By Jason Buss.
Recruiters want strong relationships with their hiring managers. It’s one thing to want, and another to deliver and earn. Strong relationships are not granted – they are earned by producing results. One sign you have work to do is when a new position is opened, he/she contacts an external provider before talking to you. As the late Rodney Dangerfield used to say, “I don’t get no respect”. Start now. Own it, and make it mutual.
Here are 5 things you can do now to increase the trust, respect, and appreciation with your hiring leaders:
- Know your competitors better than your Hiring Manager. It’s one thing to know the list of companies you are competing against, but it’s another to know what positions they have open, who their “A” players are, who’s looking, and who would consider the right opportunity. Do you read their press releases, are you signed up for e-mail alerts, RSS feeds, watch their stock (if applicable), or follow their employees on social networking sites?

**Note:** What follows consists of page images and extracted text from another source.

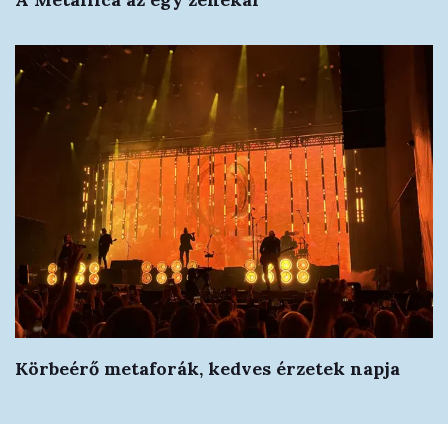
Körbeérő metaforák, kedves érzetek napja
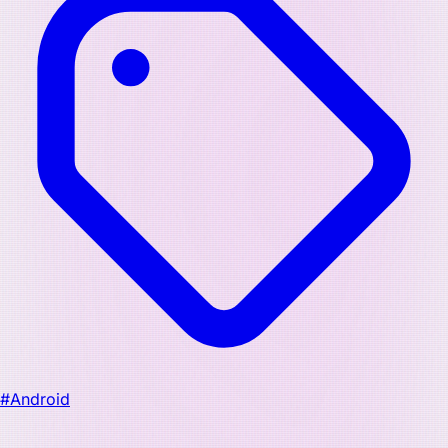
#Android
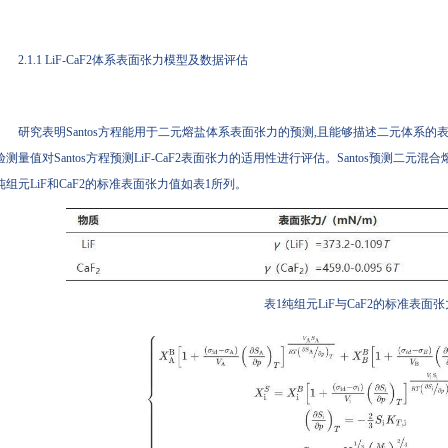
2.1.1 LiF-CaF2体系表面张力模型及数据评估
研究表明Santos方程能用于二元熔盐体系表面张力的预测,且能够描述二元体系
验测量值对Santos方程预测LiF-CaF2表面张力的适用性进行评估。Santos预测二
纯组元LiF和CaF2的标准表面张力值如表1所列。
表1纯组元LiF与CaF2的标准表面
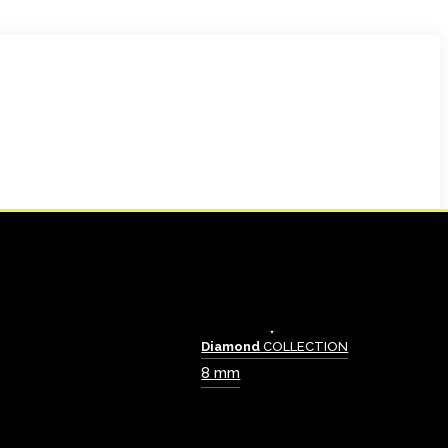
Diamond
COLLECTION
8 mm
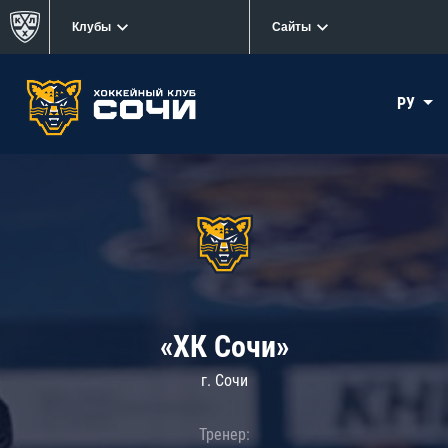
Клубы
Сайты
РУ
«ХК Сочи»
г. Сочи
Тренер:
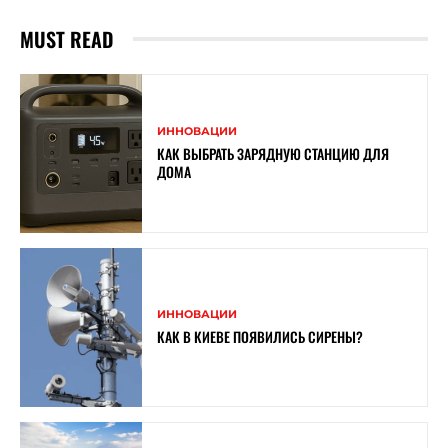
MUST READ
ИННОВАЦИИ
КАК ВЫБРАТЬ ЗАРЯДНУЮ СТАНЦИЮ ДЛЯ
ДОМА
ИННОВАЦИИ
КАК В КИЕВЕ ПОЯВИЛИСЬ СИРЕНЫ?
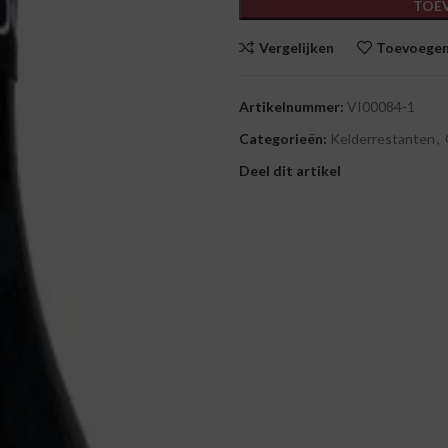
TOE
Vergelijken
Toevoegen 
Artikelnummer:
VI00084-1
Categorieën:
Kelderrestanten
,
Deel dit artikel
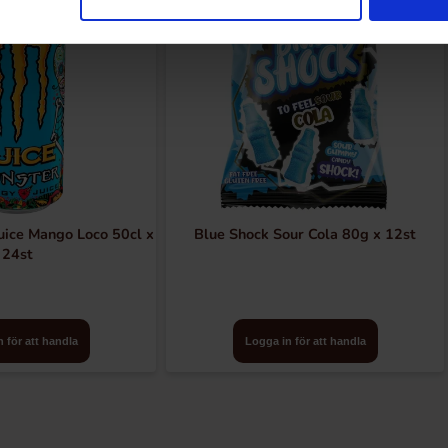
uice Mango Loco 50cl x
Blue Shock Sour Cola 80g x 12st
24st
 för att handla
Logga in för att handla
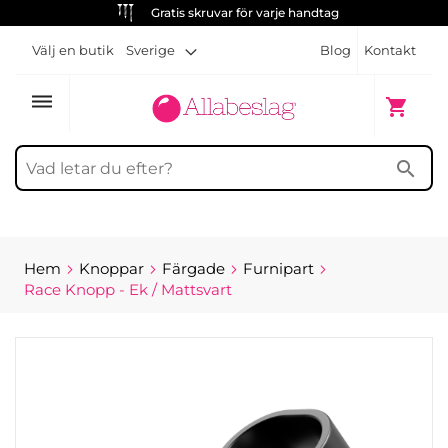
Gratis skruvar för varje handtag
Välj en butik
Sverige
Blog
Kontakt
dehaze
Min kun
shopping_cart
search
Hem
Knoppar
Färgade
Furnipart
Race Knopp - Ek / Mattsvart
Hoppa
till
slutet
av
bildgalleriet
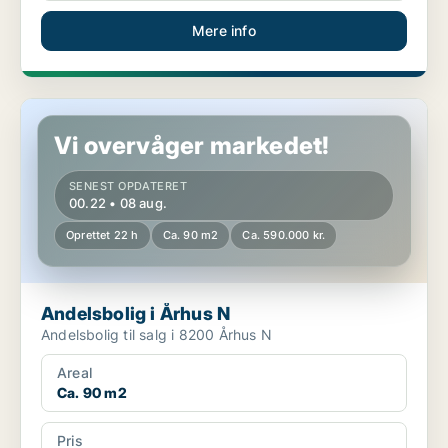
Mere info
Andelsbolig i Århus N
Vi overvåger markedet!
SENEST OPDATERET
00.22 • 08 aug.
Oprettet 22 h
Ca. 90 m2
Ca. 590.000 kr.
Andelsbolig i Århus N
Andelsbolig til salg i 8200 Århus N
Areal
Ca. 90 m2
Pris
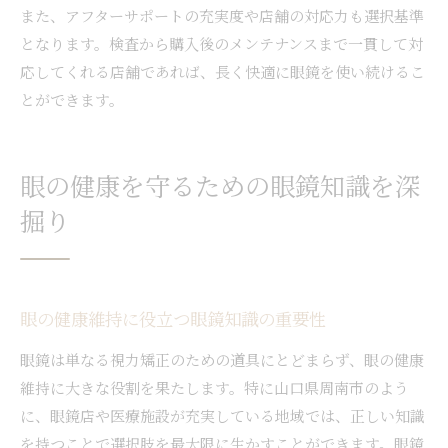
また、アフターサポートの充実度や店舗の対応力も選択基準
となります。検査から購入後のメンテナンスまで一貫して対
応してくれる店舗であれば、長く快適に眼鏡を使い続けるこ
とができます。
眼の健康を守るための眼鏡知識を深
掘り
眼の健康維持に役立つ眼鏡知識の重要性
眼鏡は単なる視力矯正のための道具にとどまらず、眼の健康
維持に大きな役割を果たします。特に山口県周南市のよう
に、眼鏡店や医療施設が充実している地域では、正しい知識
を持つことで選択肢を最大限に生かすことができます。眼鏡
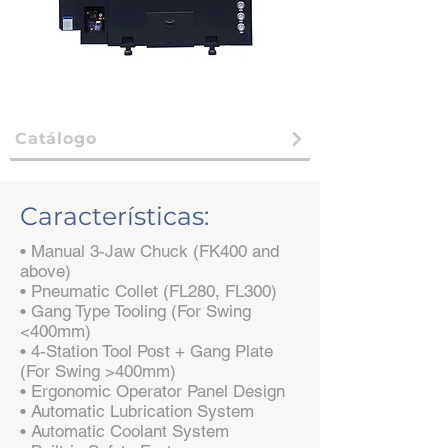
Catálogo
Características:
• ​Manual 3-Jaw Chuck (FK400 and
above)
• Pneumatic Collet (FL280, FL300)
• Gang Type Tooling (For Swing
<400mm)
• 4-Station Tool Post + Gang Plate
(For Swing >400mm)
• Ergonomic Operator Panel Design
• Automatic Lubrication System
• Automatic Coolant System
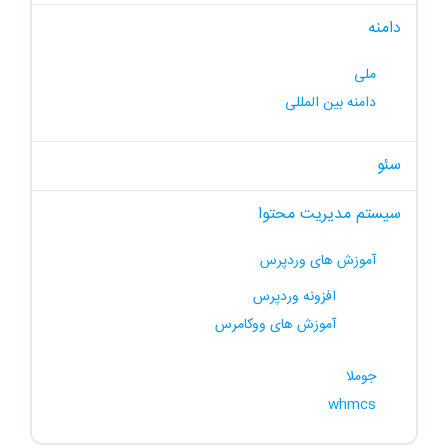
دامنه
ملی
دامنه بین المللی
سئو
سیستم مدیریت محتوا
آموزش های وردپرس
افزونه وردپرس
آموزش های ووکامرس
جوملا
whmcs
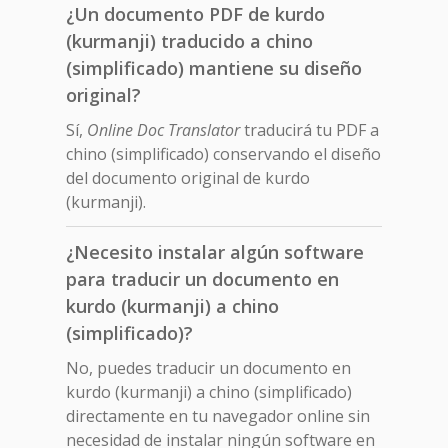
¿Un documento PDF de kurdo
(kurmanji) traducido a chino
(simplificado) mantiene su diseño
original?
Sí,
Online Doc Translator
traducirá tu PDF a
chino (simplificado) conservando el diseño
del documento original de kurdo
(kurmanji).
¿Necesito instalar algún software
para traducir un documento en
kurdo (kurmanji) a chino
(simplificado)?
No, puedes traducir un documento en
kurdo (kurmanji) a chino (simplificado)
directamente en tu navegador online sin
necesidad de instalar ningún software en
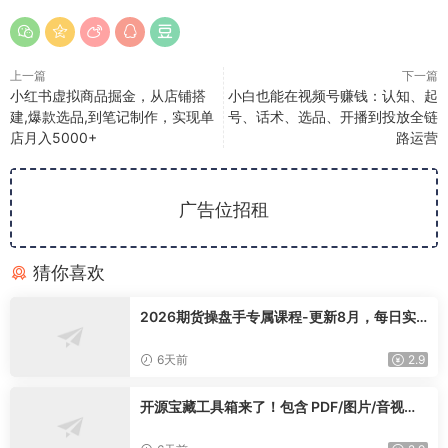
上一篇
下一篇
小红书虚拟商品掘金，从店铺搭
小白也能在视频号赚钱：认知、起
建,爆款选品,到笔记制作，实现单
号、话术、选品、开播到投放全链
店月入5000+
路运营
广告位招租
猜你喜欢
2026期货操盘手专属课程-更新8月，每日实
时行情复盘，适配短线玩家打造成熟交易模式
6天前
2.9
开源宝藏工具箱来了！包含 PDF/图片/音视频/
AI/文本 等 20+ 工具，完全离线免费使用 tool
knit-desktop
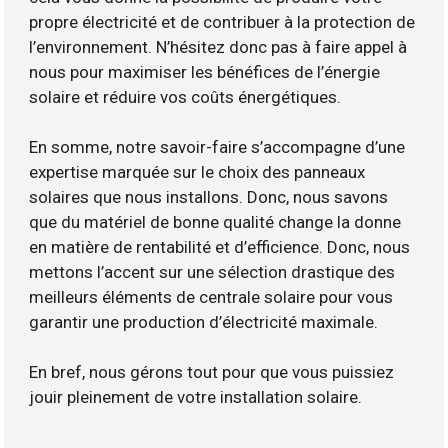
propre électricité et de contribuer à la protection de
l’environnement. N’hésitez donc pas à faire appel à
nous pour maximiser les bénéfices de l’énergie
solaire et réduire vos coûts énergétiques.
En somme, notre savoir-faire s’accompagne d’une
expertise marquée sur le choix des panneaux
solaires que nous installons. Donc, nous savons
que du matériel de bonne qualité change la donne
en matière de rentabilité et d’efficience. Donc, nous
mettons l’accent sur une sélection drastique des
meilleurs éléments de centrale solaire pour vous
garantir une production d’électricité maximale.
En bref, nous gérons tout pour que vous puissiez
jouir pleinement de votre installation solaire.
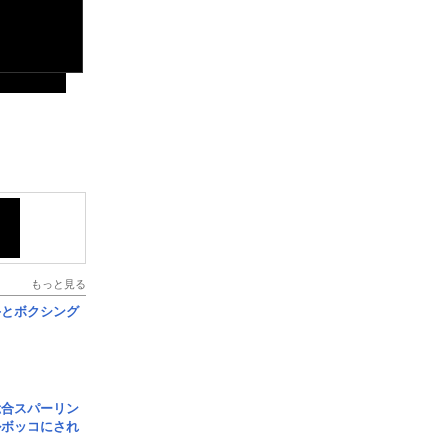
もっと見る
手とボクシング
総合スパーリン
ルボッコにされ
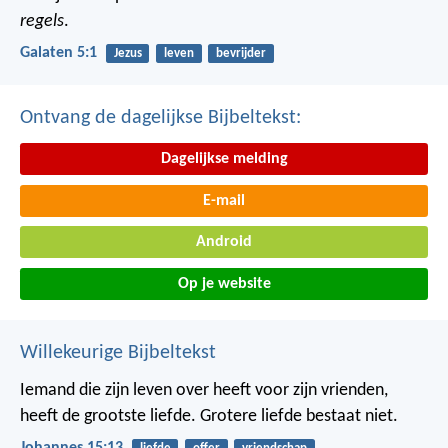
regels
.
Galaten 5:1
Jezus
leven
bevrijder
Ontvang de dagelijkse Bijbeltekst:
Dagelijkse melding
E-mail
Android
Op je website
Willekeurige Bijbeltekst
Iemand die zijn leven over heeft voor zijn vrienden,
heeft de grootste liefde. Grotere liefde bestaat niet.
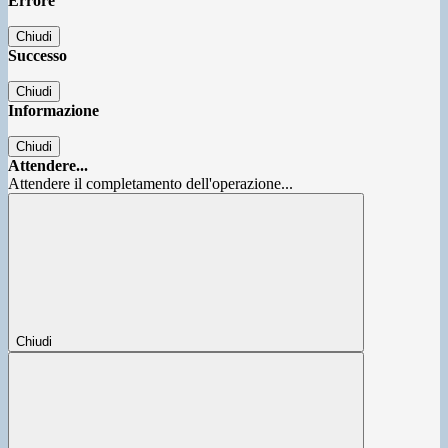
Errore
Chiudi
Successo
Chiudi
Informazione
Chiudi
Attendere...
Attendere il completamento dell'operazione...
Chiudi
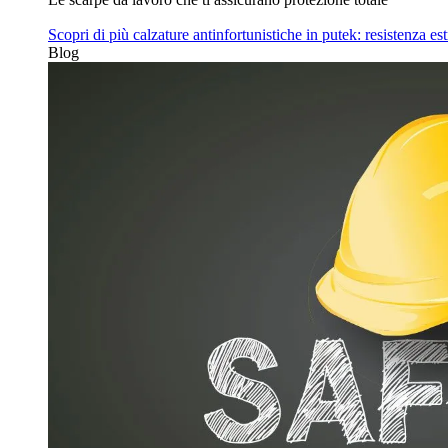
Scopri di più
calzature antinfortunistiche in putek: resistenza es
Blog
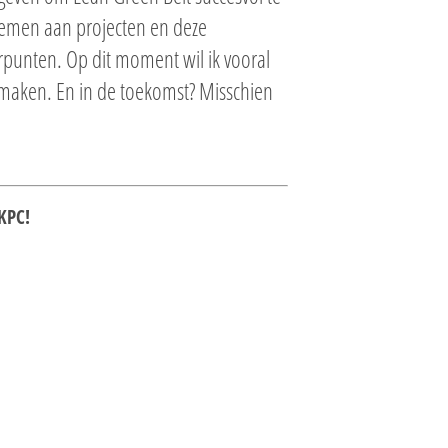
lnemen aan projecten en deze
erpunten. Op dit moment wil ik vooral
 maken. En in de toekomst? Misschien
KPC!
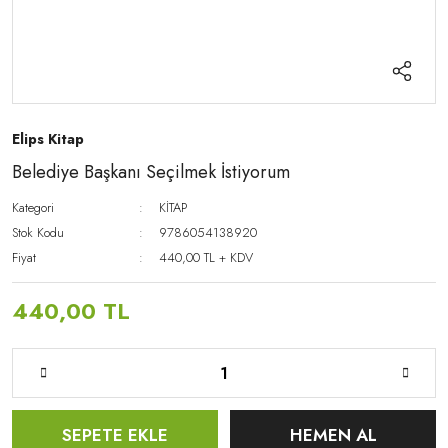
Elips Kitap
Belediye Başkanı Seçilmek İstiyorum
Kategori
KİTAP
Stok Kodu
9786054138920
Fiyat
440,00 TL + KDV
440,00 TL
SEPETE EKLE
HEMEN AL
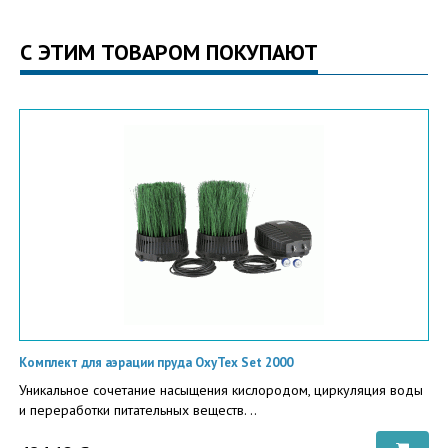
С ЭТИМ ТОВАРОМ ПОКУПАЮТ
Комплект для аэрации пруда ОxyTex Set 2000
Уникальное сочетание насыщения кислородом, циркуляция воды
и переработки питательных веществ. ..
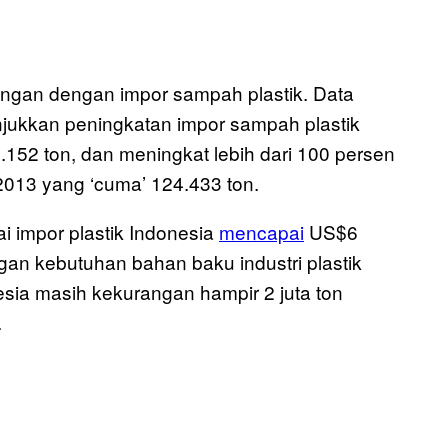
tungan dengan impor sampah plastik. Data
jukkan peningkatan impor sampah plastik
.152 ton, dan meningkat lebih dari 100 persen
2013 yang ‘cuma’ 124.433 ton.
ai impor plastik Indonesia
mencapai
US$6
an kebutuhan bahan baku industri plastik
nesia masih kekurangan hampir 2 juta ton
.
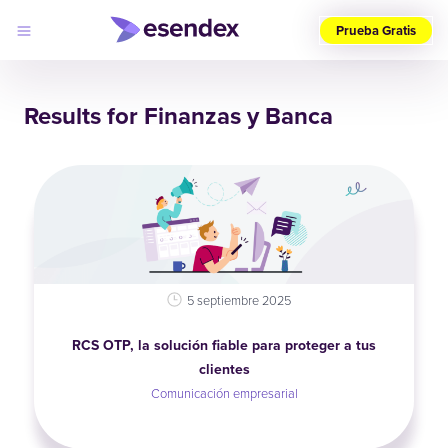
Prueba Gratis
Elige
tu
Results for Finanzas y Banca
país
(ES)
Productos
Soluciones
Desarrolladores
Precios
Log
Por qué
in
elegirnos
5 septiembre 2025
RCS OTP, la solución fiable para proteger a tus
clientes
Comunicación empresarial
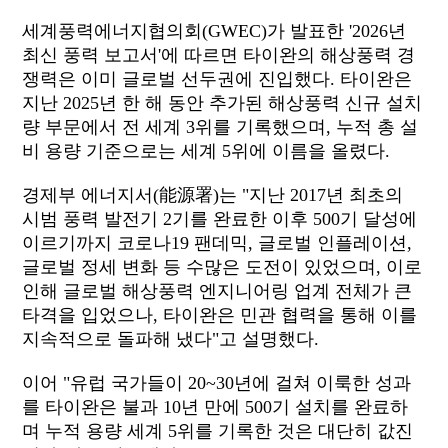
세계풍력에너지협의회(GWEC)가 발표한 '2026년
최신 풍력 보고서'에 따르면 타이완의 해상풍력 경
쟁력은 이미 글로벌 선두권에 진입했다. 타이완은
지난 2025년 한 해 동안 추가된 해상풍력 신규 설치
량 부문에서 전 세계 3위를 기록했으며, 누적 총 설
비 용량 기준으로는 세계 5위에 이름을 올렸다.
경제부 에너지서(能源署)는 "지난 2017년 최초의
시범 풍력 발전기 2기를 완료한 이후 500기 달성에
이르기까지 코로나19 팬데믹, 글로벌 인플레이션,
글로벌 정세 변화 등 수많은 도전이 있었으며, 이로
인해 글로벌 해상풍력 엔지니어링 업계 전체가 큰
타격을 입었으나, 타이완은 민관 협력을 통해 이를
지속적으로 돌파해 냈다"고 설명했다.
이어 "유럽 국가들이 20~30년에 걸쳐 이룩한 성과
를 타이완은 불과 10년 만에 500기 설치를 완료하
며 누적 용량 세계 5위를 기록한 것은 대단히 값진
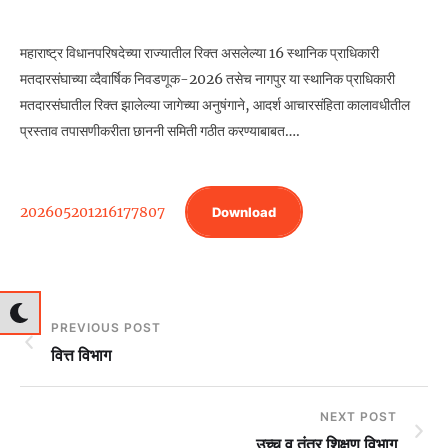
महाराष्ट्र विधानपरिषदेच्या राज्यातील रिक्त असलेल्या 16 स्थानिक प्राधिकारी
मतदारसंघाच्या व्दैवार्षिक निवडणूक-2026 तसेच नागपुर या स्थानिक प्राधिकारी
मतदारसंघातील रिक्त झालेल्या जागेच्या अनुषंगाने, आदर्श आचारसंहिता कालावधीतील
प्रस्ताव तपासणीकरीता छाननी समिती गठीत करण्याबाबत….
202605201216177807
Download
PREVIOUS POST
वित्त विभाग
NEXT POST
उच्च व तंत्र शिक्षण विभाग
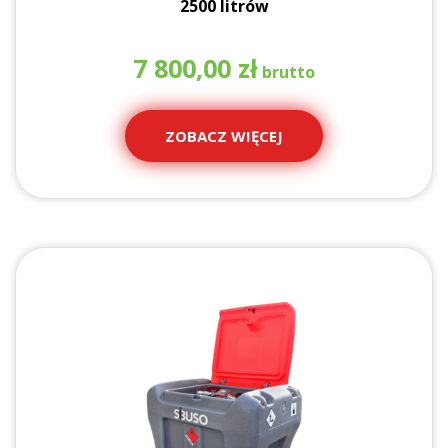
2500 litrów
7 800,00
zł
ZOBACZ WIĘCEJ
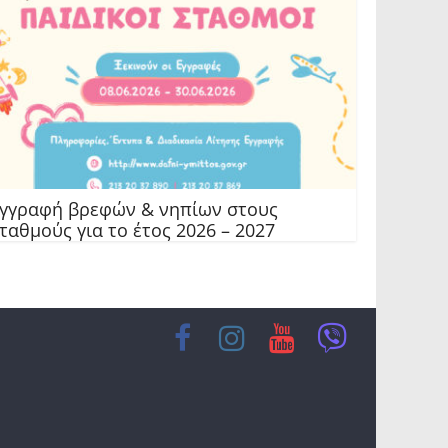
γγραφή βρεφών & νηπίων στους
ταθμούς για το έτος 2026 – 2027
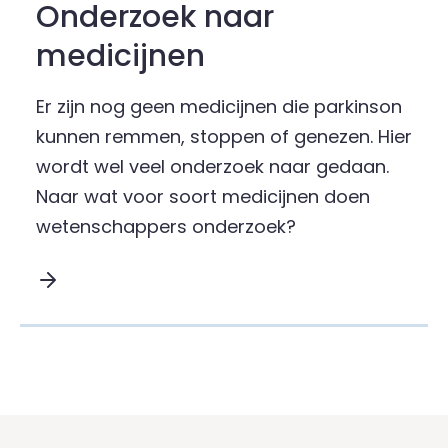
Onderzoek naar
medicijnen
Er zijn nog geen medicijnen die parkinson
kunnen remmen, stoppen of genezen. Hier
wordt wel veel onderzoek naar gedaan.
Naar wat voor soort medicijnen doen
wetenschappers onderzoek?
Lees meer over Onderzoek naar medicijnen :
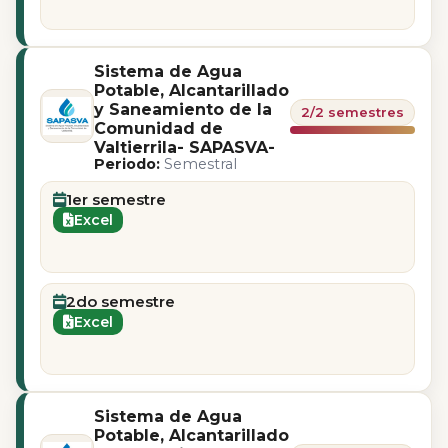
Sistema de Agua
Potable, Alcantarillado
y Saneamiento de la
2/2 semestres
Comunidad de
Valtierrila- SAPASVA-
Periodo:
Semestral
1er semestre
Excel
2do semestre
Excel
Sistema de Agua
Potable, Alcantarillado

- Set expectations up front, and drive accountability. Not just what you will do, but what you expect of them throughout the recruiting and hiring process. Do you use service level agreements? Read more about the purpose and benefits of using SLA’s for recruiting, or key steps in establishing SLA’s for recruiting. A blast from the past – people have been talking about the use of SLA’s in HR overall for years but very few organizations do it effectively.
- Source talent. Sounds easy, right? Most hiring managers do not want a bunch of Resume’s forwarded to them from you. They are looking for pre-screened, assessed talent, based on the position priorities and competencies he/she described when the requisition was opened. If you have a conversation in your initial meeting – or ask – about what job boards, niche sites, or associations he/she thinks you should post on, you have work to do.
- Have a 95%+ acceptance rate. Sure, candidates turn down opportunities for a variety of reasons, but the best recruiters anticipate needs or objections throughout the process prior to the offer stage.
- Deliver on every commitment. Provide the right number of updates, with the right content, in the right way. Don’t be a high maintenance recruiter. If you say you are going to do something, do it ahead of time, or on time.
While Hiring Managers absolutely own part of the process, recruiters facilitate a majority of it. Recruiters that are influential with the interpersonal skills, confident, and competent will win every time.